As word of a recent friend’s loss spread through the ranks of a circle of friends I belong to, the comment “I don’t know what to say” was uttered by virtually everyone.  And we all convinced ourselves that what we said wasn’t important, it was the fact that we were there, supporting our friend, and we would do anything to continue that support.  However, when I caught up with this dear friend later, he shared with me some of the thoughtless things people had said to him in the receiving line at the funeral home, and I changed my tune a little.  What is said is important.  But in this context, it’s probably what is not said that is key.  If there is little to no meat in a eulogy, no one will really care.  “I’m sorry” is never the wrong tack to take.  But if there’s one careless remark or slightly off-color remark (had a friend relate his attempt at presentation humor during a eulogy along the lines of “surveys rank the fear of public speaking as the #1 fear, ahead of death… ______ would rather be where she is than up here speaking” went over like a lead balloon), then people will remember it forever.  That’s why ministers at funerals are careful, and why they stay so close to the script.

Bottom line:  The more serious your message, the more prepared it (and you) should be.

Email Thoughts

Jared Richardson talks of why he hates email today.  Just had a similar conversation with a buddy, although the reasons differ.  I made the comment then that email has made us much less efficient with communication.  We send more information, but accomplish less with it.  Jared notes that email cannot communicate emotion, and I agree.  It should not be used as the means to communicate whenever emotion is part of the message (an alarming amount of the time, if you think about it).  You can’t convince people of much via email — people don’t change their minds much after reading them.  About the most emotional response you can get out of an email is an angry email… or a phone call.  Which leads us to believe that perhaps email wasn’t the needed medium to begin with.

There are lots of reasons why email is not the ideal communications forum.  I think the major issue in communication with email is that it’s one-way and asynchronous, and communication by it’s very definition is about EXCHANGE.  People don’t respond for the same reason that voice mails don’t get answered — it’s not an exchange, it’s a dump.  Second, most emails are one-and-done, or result in too many back-and-forth responses to be efficient, and people miss the entire point.
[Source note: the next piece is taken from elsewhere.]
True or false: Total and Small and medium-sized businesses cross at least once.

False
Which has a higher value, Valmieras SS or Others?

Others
Most are poorly constructed, and the action item and desired result are lost in a too-long discourse of details that hide the real issue.  My last reason and my personal passion: since there is really no delivery mechanism, there is little way to get and retain the attention of your audience.  Most people skim read emails to see if there’s a reason to pay attention.  If they listen that way, then the communicator is not doing their job.  It is a rare writer (or topic) that sends an email that is a compelling read.  But a presenter can make the difference with even the most drab subject, and the most alive subject dies at the hands of a lousy presenter.  Either way, it’s the presentation and it’s medium that makes or breaks the message.  Most emails are broken before the send button is ever pressed.
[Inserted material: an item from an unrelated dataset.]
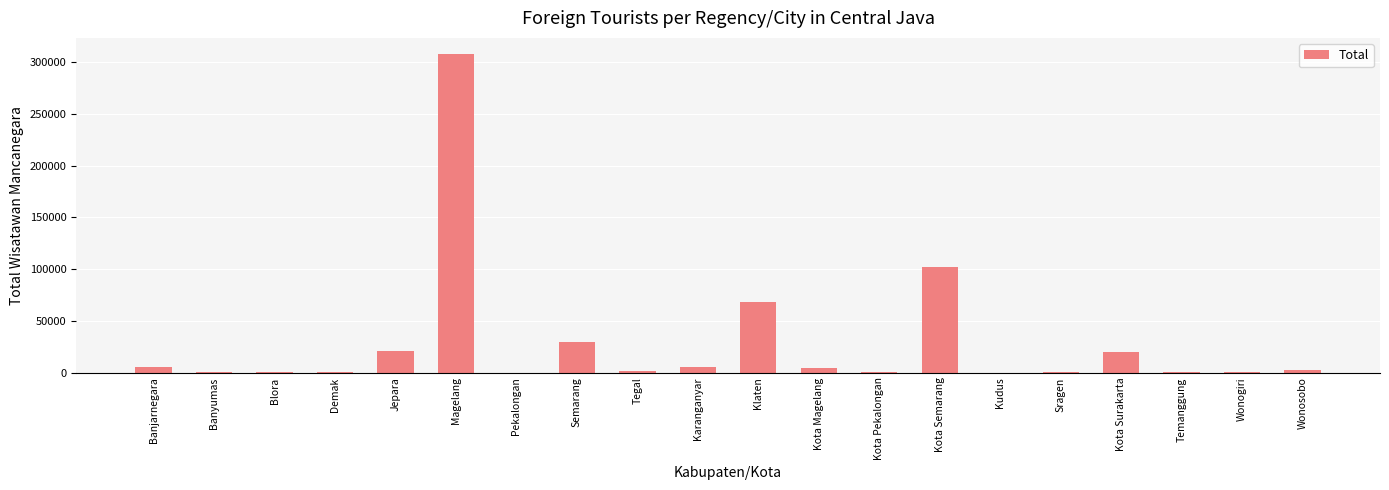

What is the sum of all values?

571651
It’s an interesting exercise — imagine a day in your business life where you were not allowed to communicate via email.  How would that change how, how often, what, and why you communicated?  You’d value the time with others, and you’d practice/organize a message that brought impact to the situation.  In short, you’d probably communicate the way you should!

Bottom line:  Email has its place — don’t confuse that place with effective communication delivery and exchange of ideas.

Mixed Messages

I was reviewing a webcast the other day with some folks.  Interesting to see their reaction.  It was postulated that it appeared that the presenters were not in sync with the slides.  Since I had inside information on the preparation of the webcast, I know that that was exactly the case — one presenter had never seen the slides, and the other had changed them up until the last minute before going on the set.  Even people who were not trained presenters noted the problem.

Bottom line:  Practice pays off.  People notice.